* Records supplied:
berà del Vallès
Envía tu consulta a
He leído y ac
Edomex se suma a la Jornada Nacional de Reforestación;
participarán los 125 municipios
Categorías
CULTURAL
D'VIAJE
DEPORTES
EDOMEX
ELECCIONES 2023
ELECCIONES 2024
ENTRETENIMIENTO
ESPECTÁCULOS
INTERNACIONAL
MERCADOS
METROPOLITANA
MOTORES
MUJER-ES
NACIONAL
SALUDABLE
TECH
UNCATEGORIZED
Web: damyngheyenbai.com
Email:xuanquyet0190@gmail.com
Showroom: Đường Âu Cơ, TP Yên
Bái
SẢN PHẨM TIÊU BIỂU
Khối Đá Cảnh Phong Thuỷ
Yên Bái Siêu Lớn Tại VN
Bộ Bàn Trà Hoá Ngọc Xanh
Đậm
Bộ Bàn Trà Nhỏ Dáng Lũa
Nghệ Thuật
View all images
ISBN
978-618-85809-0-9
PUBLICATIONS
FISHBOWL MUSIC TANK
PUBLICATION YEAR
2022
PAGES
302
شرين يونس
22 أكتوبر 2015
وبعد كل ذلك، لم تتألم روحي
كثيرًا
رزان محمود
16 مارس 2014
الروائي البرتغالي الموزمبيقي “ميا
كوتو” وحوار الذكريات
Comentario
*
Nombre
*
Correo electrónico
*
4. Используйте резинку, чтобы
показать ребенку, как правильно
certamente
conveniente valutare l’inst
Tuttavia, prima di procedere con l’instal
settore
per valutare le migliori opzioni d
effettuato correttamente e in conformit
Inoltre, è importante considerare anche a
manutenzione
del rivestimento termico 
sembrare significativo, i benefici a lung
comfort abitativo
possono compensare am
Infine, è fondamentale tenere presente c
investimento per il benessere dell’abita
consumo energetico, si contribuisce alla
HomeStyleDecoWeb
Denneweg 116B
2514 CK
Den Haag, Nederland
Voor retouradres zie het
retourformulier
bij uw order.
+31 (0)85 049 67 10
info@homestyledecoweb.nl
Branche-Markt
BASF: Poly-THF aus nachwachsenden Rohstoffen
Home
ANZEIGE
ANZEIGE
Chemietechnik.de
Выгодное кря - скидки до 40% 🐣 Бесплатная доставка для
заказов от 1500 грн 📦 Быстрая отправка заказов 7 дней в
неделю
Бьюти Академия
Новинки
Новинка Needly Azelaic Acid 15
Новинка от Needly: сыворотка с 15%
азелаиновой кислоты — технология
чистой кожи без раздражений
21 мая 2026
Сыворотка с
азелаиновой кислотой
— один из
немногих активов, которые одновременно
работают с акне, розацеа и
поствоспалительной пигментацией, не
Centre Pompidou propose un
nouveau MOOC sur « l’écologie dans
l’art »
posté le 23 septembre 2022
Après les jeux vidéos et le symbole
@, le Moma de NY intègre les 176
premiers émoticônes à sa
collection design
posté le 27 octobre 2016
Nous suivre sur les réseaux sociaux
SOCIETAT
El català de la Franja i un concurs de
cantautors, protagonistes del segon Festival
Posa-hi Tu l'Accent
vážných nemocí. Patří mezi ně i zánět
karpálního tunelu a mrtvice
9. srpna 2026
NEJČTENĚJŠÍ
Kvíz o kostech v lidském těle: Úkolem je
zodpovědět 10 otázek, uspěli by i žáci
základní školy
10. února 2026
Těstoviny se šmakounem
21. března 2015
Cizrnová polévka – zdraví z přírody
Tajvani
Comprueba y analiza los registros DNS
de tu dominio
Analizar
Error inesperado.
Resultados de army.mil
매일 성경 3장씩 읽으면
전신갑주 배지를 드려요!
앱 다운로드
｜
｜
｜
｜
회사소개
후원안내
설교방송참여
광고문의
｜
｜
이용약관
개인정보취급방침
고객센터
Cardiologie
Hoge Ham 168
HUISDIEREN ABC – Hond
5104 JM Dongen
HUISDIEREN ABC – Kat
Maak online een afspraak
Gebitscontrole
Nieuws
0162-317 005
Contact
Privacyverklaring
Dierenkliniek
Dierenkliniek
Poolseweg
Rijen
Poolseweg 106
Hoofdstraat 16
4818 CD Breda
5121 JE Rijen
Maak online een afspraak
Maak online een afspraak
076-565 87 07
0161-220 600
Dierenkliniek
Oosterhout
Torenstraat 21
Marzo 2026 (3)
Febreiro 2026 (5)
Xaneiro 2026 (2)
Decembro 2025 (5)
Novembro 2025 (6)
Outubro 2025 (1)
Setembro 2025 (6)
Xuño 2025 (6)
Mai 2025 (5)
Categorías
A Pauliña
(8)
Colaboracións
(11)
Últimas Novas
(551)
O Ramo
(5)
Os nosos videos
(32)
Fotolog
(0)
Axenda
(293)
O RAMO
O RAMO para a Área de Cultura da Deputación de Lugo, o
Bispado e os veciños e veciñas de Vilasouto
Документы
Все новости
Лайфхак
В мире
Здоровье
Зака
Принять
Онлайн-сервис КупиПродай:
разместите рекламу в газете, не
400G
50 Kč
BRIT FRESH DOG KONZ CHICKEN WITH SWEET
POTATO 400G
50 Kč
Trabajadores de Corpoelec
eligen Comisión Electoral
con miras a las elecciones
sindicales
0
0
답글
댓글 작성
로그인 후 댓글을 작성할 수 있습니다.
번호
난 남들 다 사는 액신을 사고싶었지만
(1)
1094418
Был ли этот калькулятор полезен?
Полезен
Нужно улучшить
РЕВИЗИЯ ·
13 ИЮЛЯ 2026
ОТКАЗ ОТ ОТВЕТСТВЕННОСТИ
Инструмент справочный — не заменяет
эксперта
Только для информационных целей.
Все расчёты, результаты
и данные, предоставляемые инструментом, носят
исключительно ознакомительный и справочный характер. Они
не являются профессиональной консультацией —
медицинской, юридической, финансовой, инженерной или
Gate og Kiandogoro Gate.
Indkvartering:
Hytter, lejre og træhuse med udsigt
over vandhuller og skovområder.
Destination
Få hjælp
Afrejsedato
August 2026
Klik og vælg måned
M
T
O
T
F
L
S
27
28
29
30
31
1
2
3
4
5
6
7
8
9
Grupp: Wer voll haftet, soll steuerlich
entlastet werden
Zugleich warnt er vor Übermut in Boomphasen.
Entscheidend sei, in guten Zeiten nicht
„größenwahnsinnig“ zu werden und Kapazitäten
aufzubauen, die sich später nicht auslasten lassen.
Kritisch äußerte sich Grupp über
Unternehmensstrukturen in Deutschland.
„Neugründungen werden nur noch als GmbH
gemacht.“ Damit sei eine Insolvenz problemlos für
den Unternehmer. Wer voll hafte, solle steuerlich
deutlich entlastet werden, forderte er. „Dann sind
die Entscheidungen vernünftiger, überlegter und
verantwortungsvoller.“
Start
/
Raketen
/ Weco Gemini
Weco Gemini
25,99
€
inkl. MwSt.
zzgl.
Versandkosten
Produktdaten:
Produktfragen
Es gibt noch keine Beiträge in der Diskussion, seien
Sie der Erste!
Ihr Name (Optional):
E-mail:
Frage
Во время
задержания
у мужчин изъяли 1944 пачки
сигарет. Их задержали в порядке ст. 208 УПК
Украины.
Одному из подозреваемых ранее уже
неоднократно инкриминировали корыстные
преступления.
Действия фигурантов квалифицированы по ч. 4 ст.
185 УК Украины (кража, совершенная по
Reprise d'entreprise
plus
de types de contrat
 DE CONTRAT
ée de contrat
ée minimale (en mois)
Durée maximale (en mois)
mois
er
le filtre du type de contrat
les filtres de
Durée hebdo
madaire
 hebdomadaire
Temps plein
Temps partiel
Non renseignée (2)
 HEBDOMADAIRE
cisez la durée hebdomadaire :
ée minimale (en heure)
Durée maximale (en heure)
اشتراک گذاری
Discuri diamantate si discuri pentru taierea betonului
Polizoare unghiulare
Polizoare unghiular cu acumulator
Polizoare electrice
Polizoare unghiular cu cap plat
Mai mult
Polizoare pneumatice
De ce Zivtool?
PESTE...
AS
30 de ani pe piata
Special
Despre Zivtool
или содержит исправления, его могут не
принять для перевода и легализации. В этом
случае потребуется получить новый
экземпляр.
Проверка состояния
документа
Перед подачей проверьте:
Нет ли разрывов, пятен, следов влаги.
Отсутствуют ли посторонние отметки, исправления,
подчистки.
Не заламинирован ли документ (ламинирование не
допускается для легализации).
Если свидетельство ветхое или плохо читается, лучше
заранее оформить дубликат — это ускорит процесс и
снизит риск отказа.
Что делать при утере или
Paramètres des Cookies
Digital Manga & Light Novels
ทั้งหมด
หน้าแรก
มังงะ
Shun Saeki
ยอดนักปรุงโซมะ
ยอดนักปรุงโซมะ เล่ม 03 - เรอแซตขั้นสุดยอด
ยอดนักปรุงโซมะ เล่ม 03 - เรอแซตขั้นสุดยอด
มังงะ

* What to do: Copy out word for word everything from the very start of the material down to the line containing "Yên Bái Siêu Lớn Tại VN", including that line.

* Solution below:
berà del Vallès
Envía tu consulta a
He leído y ac
Edomex se suma a la Jornada Nacional de Reforestación;
participarán los 125 municipios
Categorías
CULTURAL
D'VIAJE
DEPORTES
EDOMEX
ELECCIONES 2023
ELECCIONES 2024
ENTRETENIMIENTO
ESPECTÁCULOS
INTERNACIONAL
MERCADOS
METROPOLITANA
MOTORES
MUJER-ES
NACIONAL
SALUDABLE
TECH
UNCATEGORIZED
Web: damyngheyenbai.com
Email:xuanquyet0190@gmail.com
Showroom: Đường Âu Cơ, TP Yên
Bái
SẢN PHẨM TIÊU BIỂU
Khối Đá Cảnh Phong Thuỷ
Yên Bái Siêu Lớn Tại VN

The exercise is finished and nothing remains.